Let m be the sample size and $X_i$ be a r.v. that we sample and define a new r.v. such that:
$$M_m=\frac{1}{m}\sum^m_{i=1}{X_i}$$
My question is, what type of probabilistic inequalities require some limit on the sample size such that the inequalities apply? i.e. something similar to:
$$m>f(\delta) \implies \text{some probabilistic inequality holds}$$
Context:
I am trying to do some question and trying to apply Chebyshev's inequality or the law of large numbers (LLN). I am given that the sample size m should be greater than some bound that they give in terms of an error term that I can choose and some other terms that are not important for this question. My confusion is that the different inequalities I have tried look something like:
$$Pr[|M_m-\mu| \geq \epsilon] \leq \frac{\sigma^2}{m \epsilon^2}$$
and it doesn't really require that m must be greater than some value, so I had a suspicion that maybe there is something about Chebyshev's that I don't know or something about LLN that I don't know.
I am looking for a different list of inequalities that apply given some bound on the sample size or something like that. Or a list of the different forms of the LLN and Chebyshev's inequality.
So far I think the only bounds I have found that have explicit conditions on the sample size is something called "convergence" probability i.e.:
For a sequence of r.v. $Y_m$ for every accuracy level $\epsilon$ and confidence level $\delta$ and $m \geq m_0$ (i.e. sufficiently large m) we have:
$$Pr[|Y_m - a|\geq \epsilon] \leq \delta$$
Though I know little about this bound, so if anyone knows its relation to LLN or Chebyshev's it would be awesome! Also, I was unsure how you even relate $m_0$ to the confidence level, how is that manipulation done?

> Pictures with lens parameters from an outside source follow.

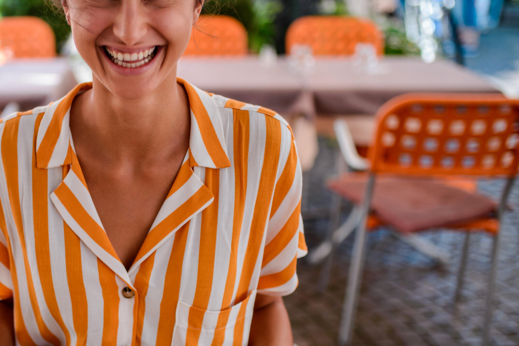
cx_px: 114
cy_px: 255
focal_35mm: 57
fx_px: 822
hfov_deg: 34.1
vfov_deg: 23.6
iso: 50
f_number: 1.8
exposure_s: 1/320
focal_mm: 35
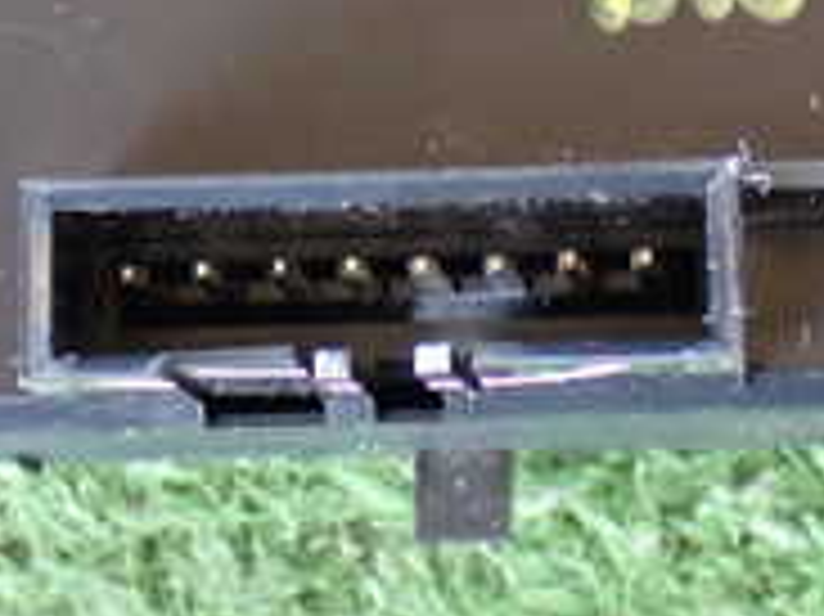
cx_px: 973
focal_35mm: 203
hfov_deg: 9.6
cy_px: -49
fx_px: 4829
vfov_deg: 7.3
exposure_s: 1/20
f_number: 3.6
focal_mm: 11.09
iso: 800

If you are interested in seeing what the actual/original question is, I will provide a link to it:
How to use Chebyshev's inequality or the law of large numbers to a probability question
Well, if I understood you correctly, I think Markov's inequality and Chernoff bound in addition to Chebyshev's inequality with the strong and weak laws of large numbers inequality can help you in the beginning. :)